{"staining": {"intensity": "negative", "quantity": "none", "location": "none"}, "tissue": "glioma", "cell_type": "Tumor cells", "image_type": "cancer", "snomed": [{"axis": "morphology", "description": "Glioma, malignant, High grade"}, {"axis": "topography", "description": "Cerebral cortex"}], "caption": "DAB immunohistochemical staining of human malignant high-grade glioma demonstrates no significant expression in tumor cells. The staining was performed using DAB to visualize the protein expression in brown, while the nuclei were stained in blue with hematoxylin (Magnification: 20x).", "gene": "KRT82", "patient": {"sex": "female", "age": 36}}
...
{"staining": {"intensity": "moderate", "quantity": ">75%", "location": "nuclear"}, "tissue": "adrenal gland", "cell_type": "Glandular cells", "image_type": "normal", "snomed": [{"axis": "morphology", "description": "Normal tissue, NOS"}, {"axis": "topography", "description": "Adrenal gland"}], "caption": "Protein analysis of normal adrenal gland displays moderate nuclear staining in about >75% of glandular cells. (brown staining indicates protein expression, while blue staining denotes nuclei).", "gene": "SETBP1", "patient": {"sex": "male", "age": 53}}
---
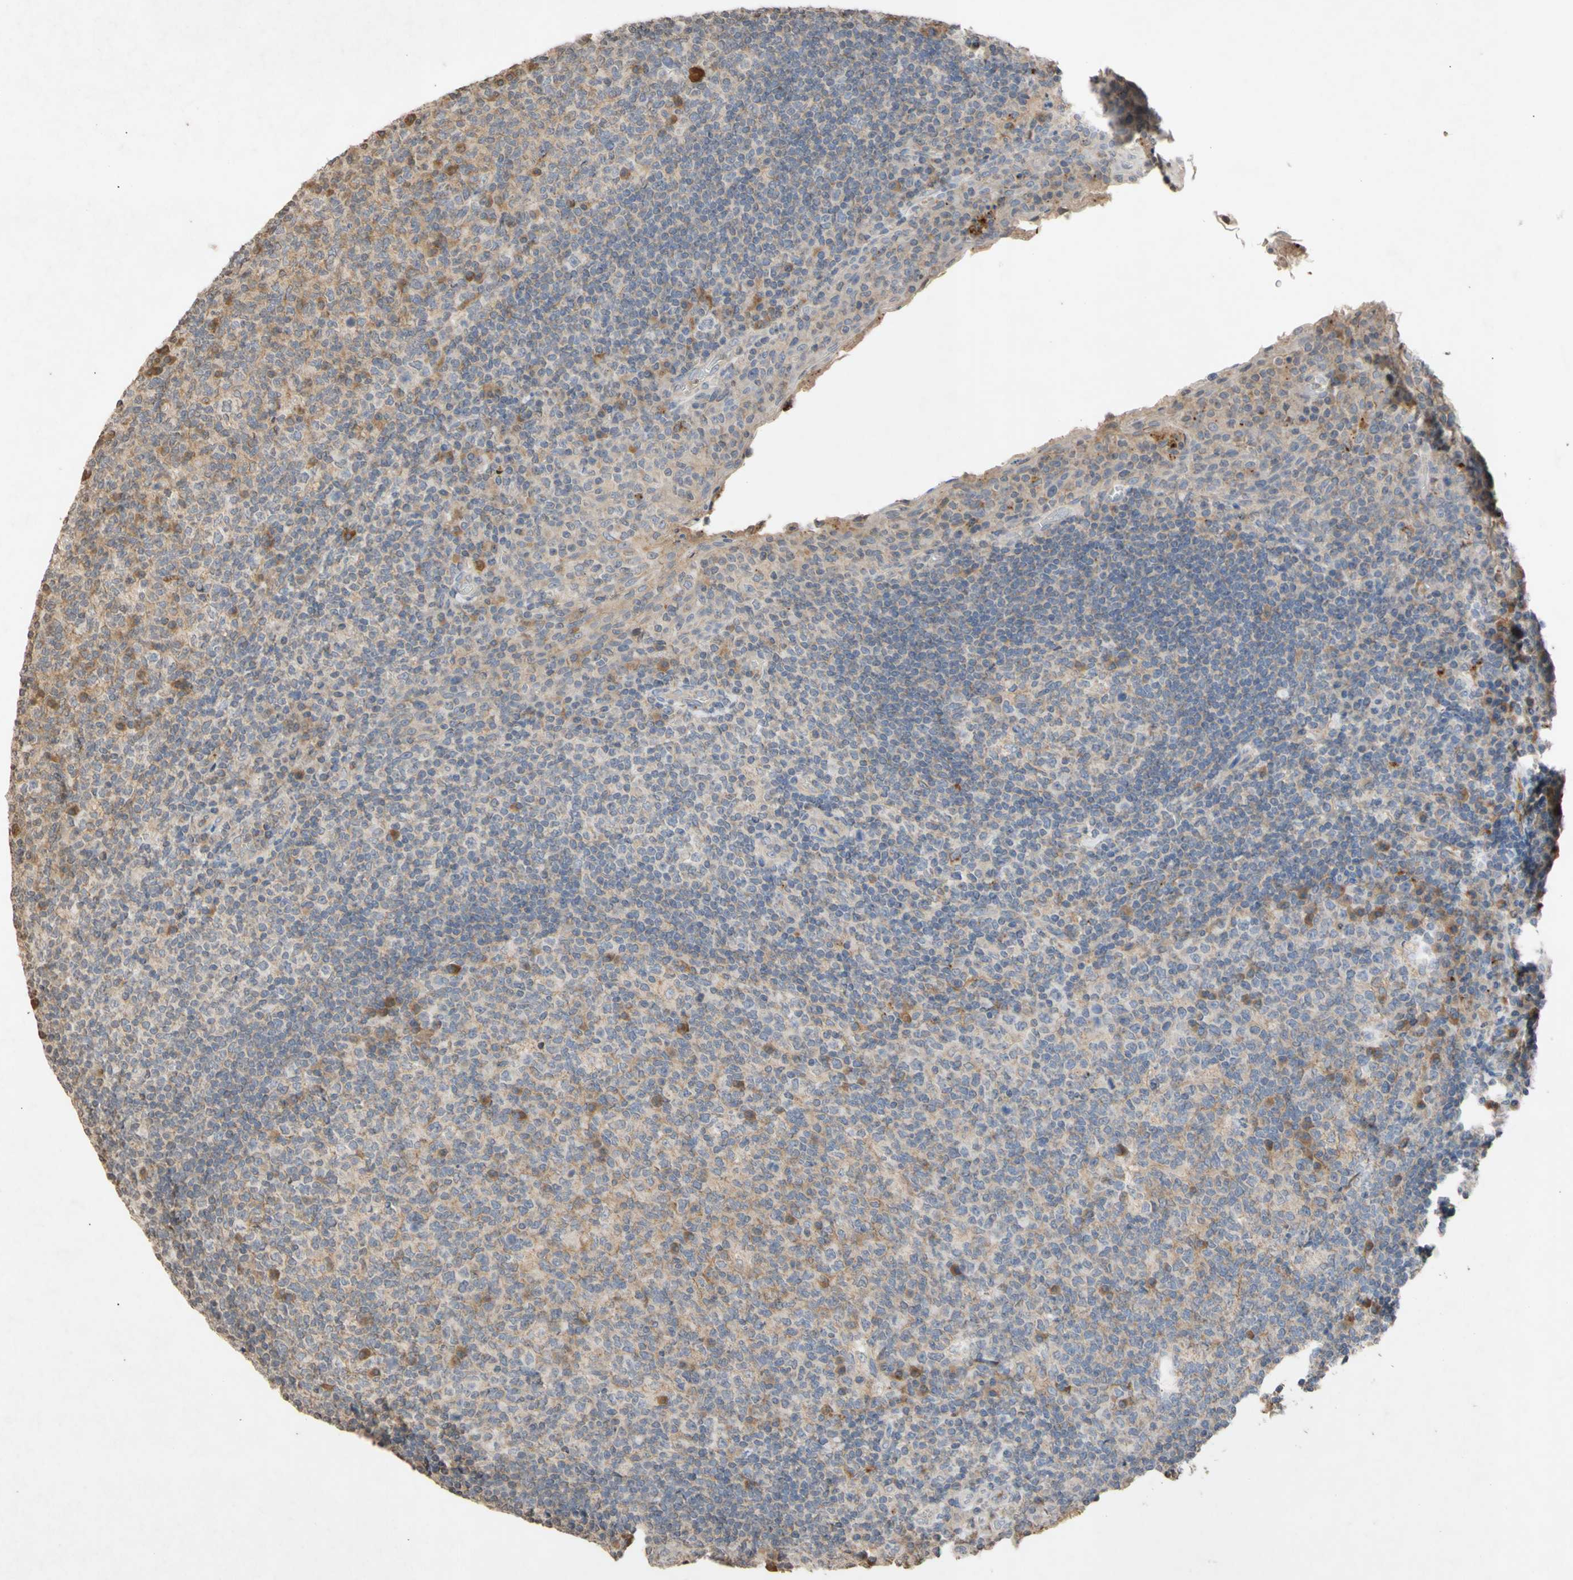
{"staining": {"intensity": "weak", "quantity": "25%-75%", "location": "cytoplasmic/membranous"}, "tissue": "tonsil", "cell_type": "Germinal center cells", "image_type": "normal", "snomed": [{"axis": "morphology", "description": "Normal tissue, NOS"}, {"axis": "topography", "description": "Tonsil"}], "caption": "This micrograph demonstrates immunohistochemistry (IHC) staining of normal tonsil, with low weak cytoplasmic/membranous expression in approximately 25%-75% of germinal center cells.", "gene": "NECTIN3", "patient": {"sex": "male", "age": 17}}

**Directions for this task**
Please filter the data down to the lines containing the word "normal".

**Answer to this task**
{"staining": {"intensity": "moderate", "quantity": ">75%", "location": "nuclear"}, "tissue": "adrenal gland", "cell_type": "Glandular cells", "image_type": "normal", "snomed": [{"axis": "morphology", "description": "Normal tissue, NOS"}, {"axis": "topography", "description": "Adrenal gland"}], "caption": "Protein analysis of normal adrenal gland displays moderate nuclear staining in about >75% of glandular cells. (brown staining indicates protein expression, while blue staining denotes nuclei).", "gene": "SETBP1", "patient": {"sex": "male", "age": 53}}
{"staining": {"intensity": "weak", "quantity": "25%-75%", "location": "cytoplasmic/membranous"}, "tissue": "tonsil", "cell_type": "Germinal center cells", "image_type": "normal", "snomed": [{"axis": "morphology", "description": "Normal tissue, NOS"}, {"axis": "topography", "description": "Tonsil"}], "caption": "This micrograph demonstrates immunohistochemistry (IHC) staining of normal tonsil, with low weak cytoplasmic/membranous expression in approximately 25%-75% of germinal center cells.", "gene": "NECTIN3", "patient": {"sex": "male", "age": 17}}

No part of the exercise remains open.